My current relationship is the healthiest I have ever been in. Although we dated previously, this time around we are a much stronger couple and the reason is obvious: strength in one’s relationship is the direct result of communication and making time for one another. My boyfriend and I keep track of one another’s schedules, are in contact multiple times throughout the day, video chat every night we are unable to spend together, and we meet for lunch at least once every week. Walking home from Chelsea’s Tre Dici Restaurant yesterday afternoon, I was inspired to write about the benefits of weekday lunches with one’s significant other.
My schedule is much more flexible than my boyfriend’s, so he lets me know on Monday which day or days he isn’t slammed with meetings and we grab a bite down the street from his office. Although it is a slight pain in the *ss to travel crosstown during the lunch rush, I jump at the chance to see him for an hour to decompress, connect, and grant him the privilege of buying me lunch.
So, why are lunch dates, in particular, so important for couples? My list of observations:
- It is unlikely you will be distracted by television, your kids, or work.

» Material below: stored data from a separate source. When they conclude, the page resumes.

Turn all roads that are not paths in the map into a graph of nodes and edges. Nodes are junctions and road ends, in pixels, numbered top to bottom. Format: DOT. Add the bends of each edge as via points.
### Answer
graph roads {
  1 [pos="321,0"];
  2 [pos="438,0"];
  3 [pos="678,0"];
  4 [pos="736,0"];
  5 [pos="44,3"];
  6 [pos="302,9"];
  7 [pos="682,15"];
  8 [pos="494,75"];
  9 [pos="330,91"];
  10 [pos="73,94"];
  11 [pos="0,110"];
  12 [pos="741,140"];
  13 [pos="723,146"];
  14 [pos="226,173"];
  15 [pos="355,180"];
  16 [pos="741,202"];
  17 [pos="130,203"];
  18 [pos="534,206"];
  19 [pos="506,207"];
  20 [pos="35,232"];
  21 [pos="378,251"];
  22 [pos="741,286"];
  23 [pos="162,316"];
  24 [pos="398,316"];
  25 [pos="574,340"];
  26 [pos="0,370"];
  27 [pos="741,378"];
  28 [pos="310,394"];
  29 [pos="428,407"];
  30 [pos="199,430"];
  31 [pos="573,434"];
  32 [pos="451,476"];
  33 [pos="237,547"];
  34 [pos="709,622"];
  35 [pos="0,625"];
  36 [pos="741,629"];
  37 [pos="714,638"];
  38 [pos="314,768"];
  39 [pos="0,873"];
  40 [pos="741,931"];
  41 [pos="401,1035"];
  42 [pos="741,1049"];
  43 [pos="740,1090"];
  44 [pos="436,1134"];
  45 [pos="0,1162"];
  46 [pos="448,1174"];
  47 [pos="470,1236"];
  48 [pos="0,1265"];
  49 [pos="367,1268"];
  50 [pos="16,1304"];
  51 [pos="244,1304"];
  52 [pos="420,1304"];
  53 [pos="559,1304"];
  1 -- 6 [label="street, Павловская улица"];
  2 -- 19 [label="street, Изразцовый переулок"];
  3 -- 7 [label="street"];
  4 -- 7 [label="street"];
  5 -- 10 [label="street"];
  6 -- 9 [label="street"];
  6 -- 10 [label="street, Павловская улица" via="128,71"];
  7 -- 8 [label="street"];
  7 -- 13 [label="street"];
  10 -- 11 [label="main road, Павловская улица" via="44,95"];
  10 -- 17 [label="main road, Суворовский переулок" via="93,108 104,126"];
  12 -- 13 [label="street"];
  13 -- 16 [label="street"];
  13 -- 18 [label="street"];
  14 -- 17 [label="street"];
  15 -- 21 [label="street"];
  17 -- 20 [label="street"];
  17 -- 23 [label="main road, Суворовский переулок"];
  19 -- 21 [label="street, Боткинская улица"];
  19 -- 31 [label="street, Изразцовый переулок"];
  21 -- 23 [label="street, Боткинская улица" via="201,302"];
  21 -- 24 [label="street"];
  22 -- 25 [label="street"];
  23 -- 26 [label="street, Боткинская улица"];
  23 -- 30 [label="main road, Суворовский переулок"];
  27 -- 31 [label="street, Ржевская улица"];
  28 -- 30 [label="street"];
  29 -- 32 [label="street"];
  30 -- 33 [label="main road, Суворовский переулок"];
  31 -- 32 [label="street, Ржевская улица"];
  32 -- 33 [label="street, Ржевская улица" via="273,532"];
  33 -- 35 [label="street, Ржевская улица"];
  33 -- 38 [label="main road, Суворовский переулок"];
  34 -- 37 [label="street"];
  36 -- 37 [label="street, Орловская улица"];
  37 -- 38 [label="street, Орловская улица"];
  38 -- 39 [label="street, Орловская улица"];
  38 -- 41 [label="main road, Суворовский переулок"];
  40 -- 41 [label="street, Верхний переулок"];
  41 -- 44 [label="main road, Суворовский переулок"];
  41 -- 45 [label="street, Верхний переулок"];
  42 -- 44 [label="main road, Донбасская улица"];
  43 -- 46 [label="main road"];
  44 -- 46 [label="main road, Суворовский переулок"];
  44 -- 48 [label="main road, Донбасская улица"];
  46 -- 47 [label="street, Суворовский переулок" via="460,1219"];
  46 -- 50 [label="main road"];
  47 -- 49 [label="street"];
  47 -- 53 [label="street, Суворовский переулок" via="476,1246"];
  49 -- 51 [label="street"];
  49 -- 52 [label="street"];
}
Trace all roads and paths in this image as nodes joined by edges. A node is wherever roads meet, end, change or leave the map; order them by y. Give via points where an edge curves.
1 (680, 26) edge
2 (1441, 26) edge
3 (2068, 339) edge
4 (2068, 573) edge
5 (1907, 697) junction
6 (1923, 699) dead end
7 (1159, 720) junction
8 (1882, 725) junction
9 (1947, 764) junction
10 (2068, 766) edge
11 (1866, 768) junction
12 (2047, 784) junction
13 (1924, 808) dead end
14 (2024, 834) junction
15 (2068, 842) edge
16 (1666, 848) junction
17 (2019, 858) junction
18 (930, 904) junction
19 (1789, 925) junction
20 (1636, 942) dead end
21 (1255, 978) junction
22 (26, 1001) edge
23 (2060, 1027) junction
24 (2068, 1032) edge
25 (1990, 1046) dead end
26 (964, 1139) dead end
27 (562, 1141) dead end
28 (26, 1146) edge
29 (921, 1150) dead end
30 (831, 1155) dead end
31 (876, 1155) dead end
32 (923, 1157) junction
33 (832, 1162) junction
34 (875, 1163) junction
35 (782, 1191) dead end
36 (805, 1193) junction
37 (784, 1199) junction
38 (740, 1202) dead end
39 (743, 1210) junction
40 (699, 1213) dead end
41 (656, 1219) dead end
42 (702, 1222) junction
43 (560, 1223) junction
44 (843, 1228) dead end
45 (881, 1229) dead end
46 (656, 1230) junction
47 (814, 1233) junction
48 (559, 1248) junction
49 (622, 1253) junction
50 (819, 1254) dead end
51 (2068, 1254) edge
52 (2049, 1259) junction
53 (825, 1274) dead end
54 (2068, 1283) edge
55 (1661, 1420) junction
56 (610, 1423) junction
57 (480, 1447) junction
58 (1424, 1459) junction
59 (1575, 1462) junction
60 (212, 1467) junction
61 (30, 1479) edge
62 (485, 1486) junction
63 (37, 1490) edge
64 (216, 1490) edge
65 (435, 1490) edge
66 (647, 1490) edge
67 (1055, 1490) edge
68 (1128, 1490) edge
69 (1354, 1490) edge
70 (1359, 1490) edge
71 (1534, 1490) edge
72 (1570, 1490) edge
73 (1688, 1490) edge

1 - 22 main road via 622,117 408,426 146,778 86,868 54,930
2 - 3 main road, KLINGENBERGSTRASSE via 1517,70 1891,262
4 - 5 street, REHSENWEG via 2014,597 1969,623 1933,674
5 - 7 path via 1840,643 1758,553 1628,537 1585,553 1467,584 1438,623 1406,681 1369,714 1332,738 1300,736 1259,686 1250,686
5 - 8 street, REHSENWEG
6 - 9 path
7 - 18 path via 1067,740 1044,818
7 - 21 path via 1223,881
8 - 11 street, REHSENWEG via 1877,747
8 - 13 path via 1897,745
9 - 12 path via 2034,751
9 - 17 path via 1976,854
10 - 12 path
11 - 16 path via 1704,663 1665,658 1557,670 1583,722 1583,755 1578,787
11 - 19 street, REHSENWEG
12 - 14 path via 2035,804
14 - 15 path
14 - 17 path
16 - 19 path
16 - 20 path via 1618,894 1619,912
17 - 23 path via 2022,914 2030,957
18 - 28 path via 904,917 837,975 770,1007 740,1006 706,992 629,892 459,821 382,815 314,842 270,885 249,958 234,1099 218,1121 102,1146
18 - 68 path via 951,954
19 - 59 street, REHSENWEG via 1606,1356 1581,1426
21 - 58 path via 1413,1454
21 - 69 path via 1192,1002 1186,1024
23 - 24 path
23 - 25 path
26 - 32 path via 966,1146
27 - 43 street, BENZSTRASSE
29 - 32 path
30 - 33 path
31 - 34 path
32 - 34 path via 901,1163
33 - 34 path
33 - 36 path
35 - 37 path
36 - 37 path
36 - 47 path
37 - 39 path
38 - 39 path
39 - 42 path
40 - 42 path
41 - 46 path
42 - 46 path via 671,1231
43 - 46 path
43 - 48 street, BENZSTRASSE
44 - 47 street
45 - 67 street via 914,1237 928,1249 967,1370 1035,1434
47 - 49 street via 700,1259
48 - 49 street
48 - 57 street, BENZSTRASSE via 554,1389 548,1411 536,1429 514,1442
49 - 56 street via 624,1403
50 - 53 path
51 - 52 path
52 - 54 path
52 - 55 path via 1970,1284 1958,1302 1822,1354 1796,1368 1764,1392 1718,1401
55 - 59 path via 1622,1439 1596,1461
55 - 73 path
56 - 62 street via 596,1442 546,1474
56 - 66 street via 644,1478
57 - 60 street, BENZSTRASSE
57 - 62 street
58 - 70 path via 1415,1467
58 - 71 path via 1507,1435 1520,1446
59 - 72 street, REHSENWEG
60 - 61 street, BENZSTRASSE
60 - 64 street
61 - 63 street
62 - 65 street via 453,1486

- No drinking…therefore, you will remember the conversation.
- Restaurants and restaurant/bars are quieter at lunch than dinner. They keep the music down and there are no drunk “bros” yell-conversing in the background.
- It is still only noon! You are less exhausted than you will be after work and important conversations are less likely to be put on the back burner if you have energy when issues come up.
- Taking a break away from the workplace with someone you love (and food!) is a major incentive to power through the morning.
Basically, I see lunch as an opportunity to focus on my person–to catch up in an environment where I can give him my full attention. Turning off the phone and tuning into the person sitting across from me keeps my relationship real…and unplugging from the world to have lunch with your person means you are less likely to overlook anything in your relationship as well.